The institutional reaction of condemnation was largely reflected into the German press. Some salient examples are reported below.

The German daily Frankfurter Rundschau collected the institutional reactions and reconstructed the post-arrest dynamics, with the arrested left unaccounted for and their location not clear. The piece also reports concerns from the UN High Commissioner for Human Rights, Liz ThrosselAftermath of the arrests and current situation about possible risks of torture and ill-treatment of the arrested. The piece also reports the arrested will be held in prison for at least seven days, before a court decision that could prolong or end their detention. A week later, on July 7, Zeit Online published a follow-up piece as the decision on the activists' detention loomed with the likely outcome of extended custody. The piece also insisted on the fate of the two figureheads of Amnesty International Turkey, Taner Kiliç and Idil Eser and the similar fate that 100,000 people held captive in Turkey had encountered since the attempted coup of 15 July 2016.

On July 18, Spiegel Online published a piece focusing, among other aspect of the story, on the confirmed detention of Peter Steudneter, the only German national attending the workshop on Büyükada. Steudneter's case is listed alongside the one of Deniz Yücel and Mesale Tolu, two other German citizens who were arrested in Turkey, as further evidence of the deteriorating relationship between Germany and Turkey. As time went by, the German media focused on the story of Peter Steudneter and the absurdity of the terrorism allegations.
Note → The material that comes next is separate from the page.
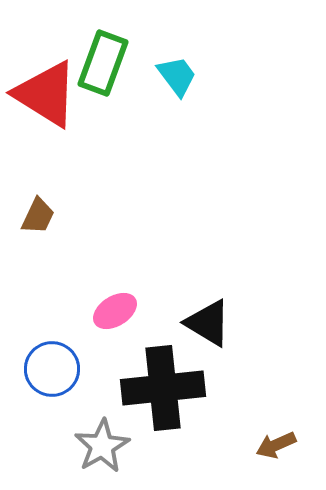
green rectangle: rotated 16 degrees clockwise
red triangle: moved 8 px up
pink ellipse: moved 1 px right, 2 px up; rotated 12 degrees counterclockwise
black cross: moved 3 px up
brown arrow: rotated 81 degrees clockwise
Steudneter's partner, Magdalena Freudenschuss, was quoted in a Bild article saying: "Peter has always worked for a peaceful, non-violent solution to conflicts. The suggestion that he could have planned a coup is completely absurd."

== Following actions, demonstrations and campaigns ==

=== Appeals, demonstrations and letters ===
Since the arrests, a number of initiatives have been launched to pressure the Turkish government to release the activists.

On October 12, 2017, a number of celebrities such as Zoë Kravitz, Nazanin Boniadi, Don Cheadle, Marisa Tomei, Adam McKay, Paul Haggis, Joshua Malina, Fisher Stevens, Claire Danes, Ben Stiller, Whoopi Goldberg, Mike Farrell, Eva Orner, Peter Sarsgaard, Tim Roth, Kathy Najimy, Mark Ruffalo, Zach Galifianakis, Bruce Cohen, Shira Piven, Mike White, Tim Kring, and James McAvoy co-signed a letter calling on the Turkish government to release the "Istanbul 10"

In December 2017, 40 members of the US Congress signed a joint letter urging US President Donald Trump to call on Turkey to release Taner Kılıç.

The arrests of the "Istanbul 10" have sparked worldwide condemnation and reactions. Demonstrations were held in Belgium, Chile, Germany, Ireland, Hong Kong, Mali, the Netherlands, Paraguay, Portugal, Sweden, Switzerland, Venezuela and Slovakia.

== Release on bail and Taner Kılıç's case ==
The "Istanbul 10" were released on bail on October 25, 2017, after almost three months in jail.

However, Amnesty International's Chair in Turkey, Taner Kılıç, currently remains behind bars. A court decision sanctioned the prolonging of his pre-trial detention in connection with a separate case.

A month before the Büyükada events, Kılıç was in fact indicted in another, juridically separate case. Although Kılıç was formally released from charges related to the Büyükada workshop, he is still to be tried for a separate case involving him and other 22 lawyers who were arrested in Izmir, on suspicion of having links to exiled preacher Fetullah Gülen's organisation allegedly responsible for the attempted coup of 15 July 2016.

Kılıç was charged with "membership of a terrorist organisation." One of the evidences used by the Turkish prosecutors would the presence of the messaging application ByLock on Kılıç's phone, allegedly used by the Gülen movement. A court decision ordered his release on January 31, 2018. A new court hearing is set to take place on June 21, following an appeal filed by the prosecutor. If convicted, Kılıç could face up to 15 years in jail.